• [Exercise instructions]
Copy every line of the entries below exactly, leaving out the pictures.

━━━━━ Listing

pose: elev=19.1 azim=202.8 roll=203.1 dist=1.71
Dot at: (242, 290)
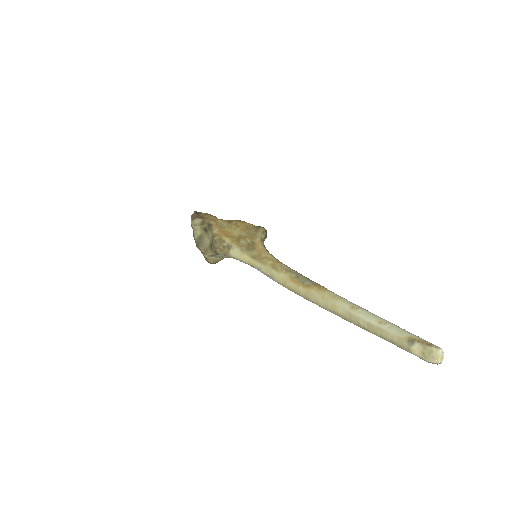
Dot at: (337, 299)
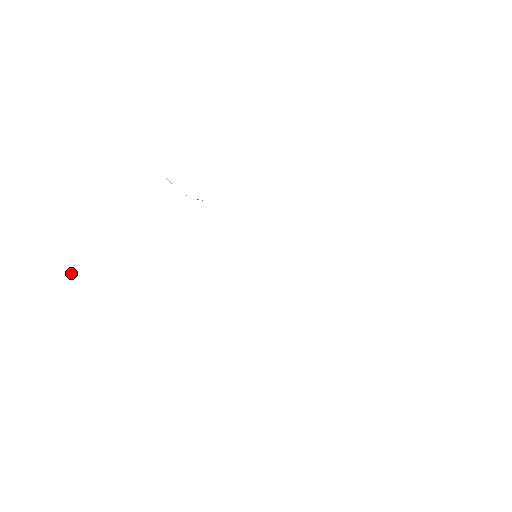
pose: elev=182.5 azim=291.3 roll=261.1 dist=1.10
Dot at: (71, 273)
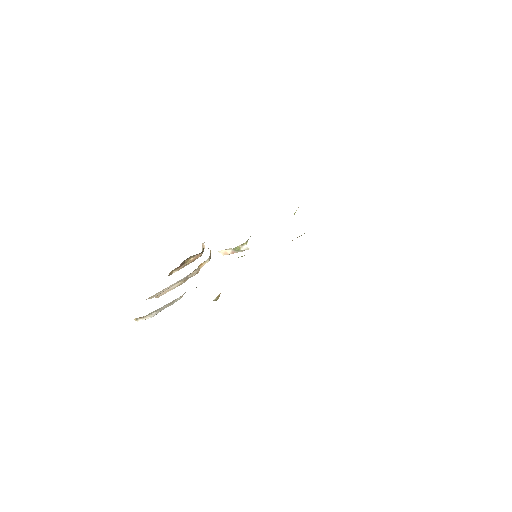
Dot at: occluded
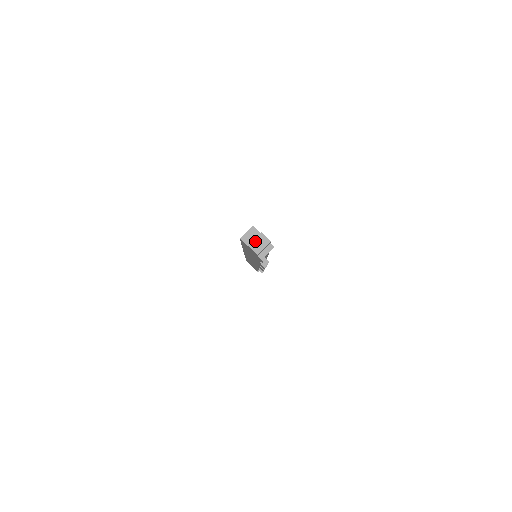
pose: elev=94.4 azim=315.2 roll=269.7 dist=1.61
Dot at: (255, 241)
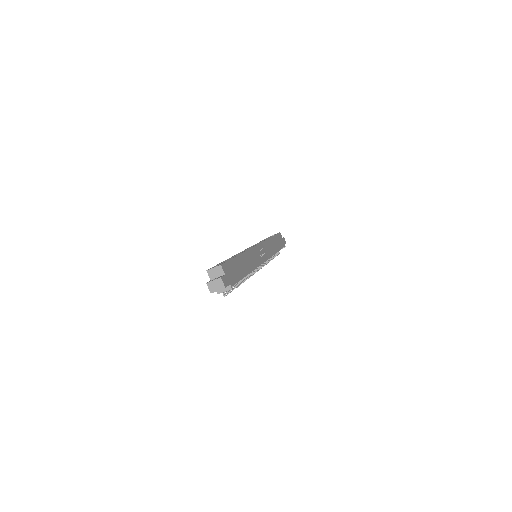
Dot at: (213, 282)
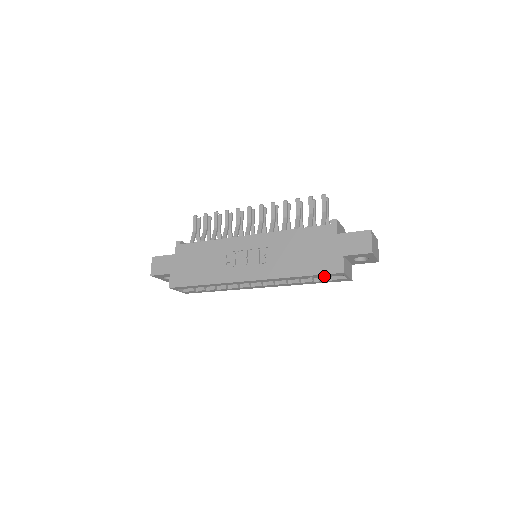
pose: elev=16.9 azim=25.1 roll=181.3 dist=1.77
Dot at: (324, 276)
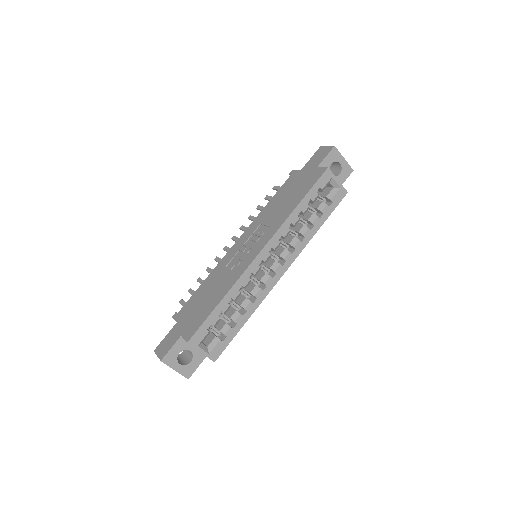
Dot at: (322, 203)
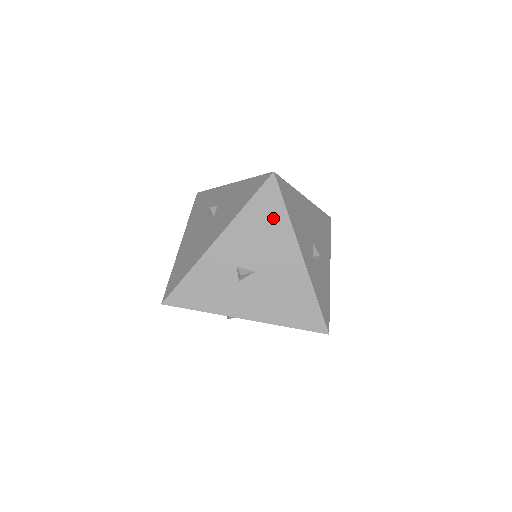
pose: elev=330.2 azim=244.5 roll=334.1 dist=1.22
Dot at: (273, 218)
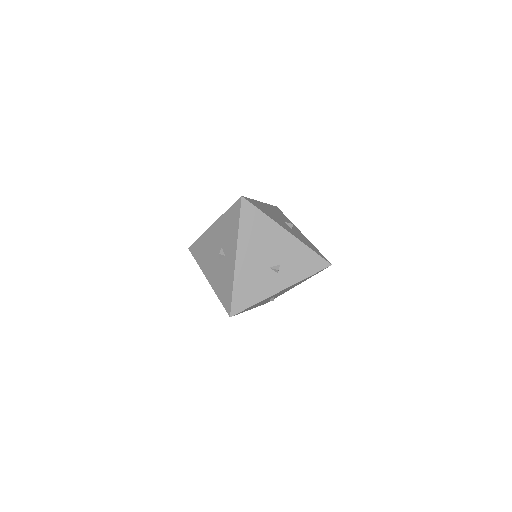
Dot at: occluded
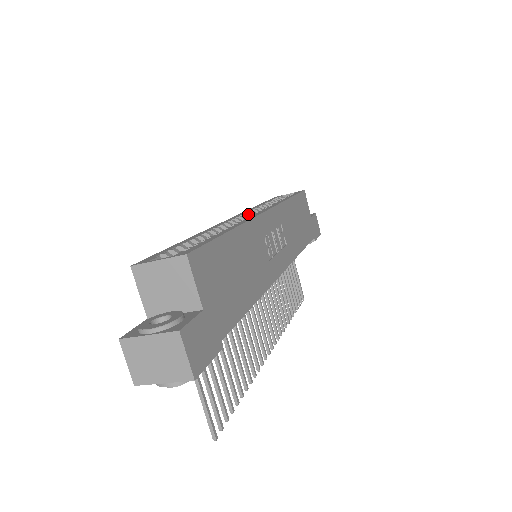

━━━━━━━━━━

• [Task answer]
pose: elev=19.1 azim=202.8 roll=203.1 dist=1.71
Dot at: (242, 290)
Dot at: (337, 299)
pose: elev=182.5 azim=291.3 roll=261.1 dist=1.10
Dot at: (71, 273)
Dot at: occluded
pose: elev=94.4 azim=315.2 roll=269.7 dist=1.61
Dot at: (255, 241)
Dot at: (213, 282)
pose: elev=16.9 azim=25.1 roll=181.3 dist=1.77
Dot at: (324, 276)
Dot at: (322, 203)
pose: elev=330.2 azim=244.5 roll=334.1 dist=1.22
Dot at: (273, 218)
Dot at: occluded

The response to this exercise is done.